Agora, no meio da tarde, eu estou ensinando esta criança a ler. Não me cabe julgar a carga que ela trás consigo, ao adentrar os muros da escola. Por outro lado, é impossível ignorar esta realidade.

Misturado aos textos, palavrinhas, músicas e aquela papelada toda, ele me parece uma criança comum, assim como o meu filho de sete anos. Faz um esforço tremendo para ler as palavras que, para ele, ainda são tão confusas: sa-pa-to.

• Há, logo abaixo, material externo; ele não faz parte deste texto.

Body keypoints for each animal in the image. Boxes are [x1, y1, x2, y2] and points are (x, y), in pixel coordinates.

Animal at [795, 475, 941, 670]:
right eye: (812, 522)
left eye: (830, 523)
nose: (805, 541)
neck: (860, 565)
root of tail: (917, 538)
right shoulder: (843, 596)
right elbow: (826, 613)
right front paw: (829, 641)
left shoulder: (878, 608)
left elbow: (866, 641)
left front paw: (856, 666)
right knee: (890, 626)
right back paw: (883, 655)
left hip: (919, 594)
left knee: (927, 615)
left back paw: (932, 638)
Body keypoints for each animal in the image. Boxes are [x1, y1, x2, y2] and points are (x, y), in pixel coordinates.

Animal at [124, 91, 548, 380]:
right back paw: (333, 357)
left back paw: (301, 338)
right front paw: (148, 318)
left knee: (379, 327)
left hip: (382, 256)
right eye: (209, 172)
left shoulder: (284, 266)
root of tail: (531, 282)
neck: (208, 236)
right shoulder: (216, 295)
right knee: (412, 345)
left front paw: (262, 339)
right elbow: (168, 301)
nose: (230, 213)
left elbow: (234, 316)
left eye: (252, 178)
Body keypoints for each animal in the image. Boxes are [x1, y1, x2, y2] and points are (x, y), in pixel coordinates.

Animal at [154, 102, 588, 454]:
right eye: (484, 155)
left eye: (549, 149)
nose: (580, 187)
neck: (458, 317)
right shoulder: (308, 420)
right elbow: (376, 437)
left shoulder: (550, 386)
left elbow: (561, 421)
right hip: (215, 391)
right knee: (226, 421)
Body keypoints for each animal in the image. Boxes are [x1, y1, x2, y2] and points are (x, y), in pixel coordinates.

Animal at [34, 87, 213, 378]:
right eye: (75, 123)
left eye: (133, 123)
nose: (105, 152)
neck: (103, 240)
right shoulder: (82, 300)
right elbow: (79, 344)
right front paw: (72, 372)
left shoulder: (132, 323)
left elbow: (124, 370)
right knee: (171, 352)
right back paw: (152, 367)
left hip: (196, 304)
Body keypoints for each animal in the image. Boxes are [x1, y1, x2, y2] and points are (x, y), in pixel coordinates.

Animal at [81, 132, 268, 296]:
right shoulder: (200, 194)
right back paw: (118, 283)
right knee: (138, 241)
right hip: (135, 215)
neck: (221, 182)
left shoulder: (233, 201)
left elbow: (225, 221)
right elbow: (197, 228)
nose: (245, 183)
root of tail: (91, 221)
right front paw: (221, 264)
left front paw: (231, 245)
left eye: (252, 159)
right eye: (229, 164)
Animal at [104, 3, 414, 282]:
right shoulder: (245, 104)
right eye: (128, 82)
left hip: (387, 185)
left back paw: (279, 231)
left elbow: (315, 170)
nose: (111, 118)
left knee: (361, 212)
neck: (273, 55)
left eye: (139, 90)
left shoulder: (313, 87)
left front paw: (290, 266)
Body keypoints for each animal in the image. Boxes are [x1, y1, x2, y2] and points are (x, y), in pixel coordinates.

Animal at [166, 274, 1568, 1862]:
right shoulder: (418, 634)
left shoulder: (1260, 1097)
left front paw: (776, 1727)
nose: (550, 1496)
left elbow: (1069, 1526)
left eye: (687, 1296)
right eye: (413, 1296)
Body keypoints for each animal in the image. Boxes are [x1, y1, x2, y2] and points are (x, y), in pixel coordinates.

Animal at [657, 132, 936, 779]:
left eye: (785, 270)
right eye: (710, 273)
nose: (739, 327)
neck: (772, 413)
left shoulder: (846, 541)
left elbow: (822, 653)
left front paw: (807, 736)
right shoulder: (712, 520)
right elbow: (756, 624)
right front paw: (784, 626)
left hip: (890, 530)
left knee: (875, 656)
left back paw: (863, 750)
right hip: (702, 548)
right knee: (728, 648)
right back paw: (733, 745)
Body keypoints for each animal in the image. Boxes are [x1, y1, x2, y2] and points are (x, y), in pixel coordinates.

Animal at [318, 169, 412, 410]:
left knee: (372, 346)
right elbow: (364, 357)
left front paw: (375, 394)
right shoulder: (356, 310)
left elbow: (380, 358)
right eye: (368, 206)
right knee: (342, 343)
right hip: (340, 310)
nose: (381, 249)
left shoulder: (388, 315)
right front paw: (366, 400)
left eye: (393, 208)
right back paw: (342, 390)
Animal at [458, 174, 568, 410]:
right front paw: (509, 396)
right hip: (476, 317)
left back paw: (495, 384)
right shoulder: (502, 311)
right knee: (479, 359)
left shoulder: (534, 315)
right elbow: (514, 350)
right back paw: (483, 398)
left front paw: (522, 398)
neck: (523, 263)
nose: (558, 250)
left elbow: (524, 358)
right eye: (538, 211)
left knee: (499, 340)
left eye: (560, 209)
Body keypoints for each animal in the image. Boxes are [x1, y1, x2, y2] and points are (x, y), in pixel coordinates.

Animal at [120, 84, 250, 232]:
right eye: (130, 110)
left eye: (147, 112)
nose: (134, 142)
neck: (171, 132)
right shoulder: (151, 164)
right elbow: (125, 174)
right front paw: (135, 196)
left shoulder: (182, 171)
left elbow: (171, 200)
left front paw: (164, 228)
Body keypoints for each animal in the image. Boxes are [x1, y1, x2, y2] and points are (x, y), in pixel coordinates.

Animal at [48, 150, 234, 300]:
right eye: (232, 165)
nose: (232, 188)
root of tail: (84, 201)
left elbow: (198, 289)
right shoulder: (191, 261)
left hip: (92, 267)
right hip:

Toca o sinal, e depois do beijo de despedida o menino ainda permanece. Ele não quer ir embora, e pede para ajudar a organizar a sala para a aula de amanhã. Guarda as folhas, arruma as cadeiras, limpa o quadro. Senta-se e fica me observando preparar mais uma lição. Por que ele não quer ir pra casa?

Aos poucos, vou me inteirando do mundo em que esta criança vive. Ele não tem casa. Mora num abrigo para crianças abandonadas, no bairro ao lado, com mais dezesseis crianças e adolescentes. Quando anoitece, dribla o vigia e foge, em direção ao centro da cidade. Algumas professoras já o viram no sinal, fazendo malabares pra ganhar um troco.

Na aula passada ele veio, orgulhoso, com uma garrafa de refrigerante, oferecer-me um copo.
“Toma, professora. Eu comprei com o meu dinheiro.”

Mais um abraço, mais um beijo. O que parece, ao primeiro olhar, é que esta é uma criança amadurecida pelos revezes da vida. Mas o contato diário mostra-me que a carência afetiva faz dela muito mais criança para a idade que tem.

Que diferença posso fazer na vida de quem, aos onze anos, já enfrentou muito mais desafios do que eu aos trinta?
Como despertar a inteligência de um menino que há tanto já caiu na feroz luta pela sobrevivência?

Ca-dei-ra. Cadeira. Seus olhos divagam, ele não me enxerga. Não está aqui. Em que estará pensando... no abrigo? No sinal? Na mãe?

Apesar das dificuldades, ele quer ficar. O ambiente amistoso e vivo da escola lhe faz bem. Ele é uma criança, e se sente atraído por tudo que o desafia. Estar aqui é mais do que simplesmente aprender a ler, é ainda fazer parte, estar incluído no mundo, de alguma forma. É sentir aguçadas suas faculdades humanas, além do medo e da fome. E certamente, além da solidão.

Se lhe negam todos os direitos humanos, na escola ele ainda encontra algum. Para onde ele vai, depois que o portão se fecha, não há ninguém que se responsabilize, nem pai, nem governo, nem instituição alguma. Ao sair, não é mais criança, é adulto. Por isso ele fica. Porque ele quer ser criança.

Entre uma lição e um abraço, não sei dizer qual dos dois é o mais importante na formação desta pessoa. Mas eu vou ficar aqui, e dar os dois. Por via das dúvidas.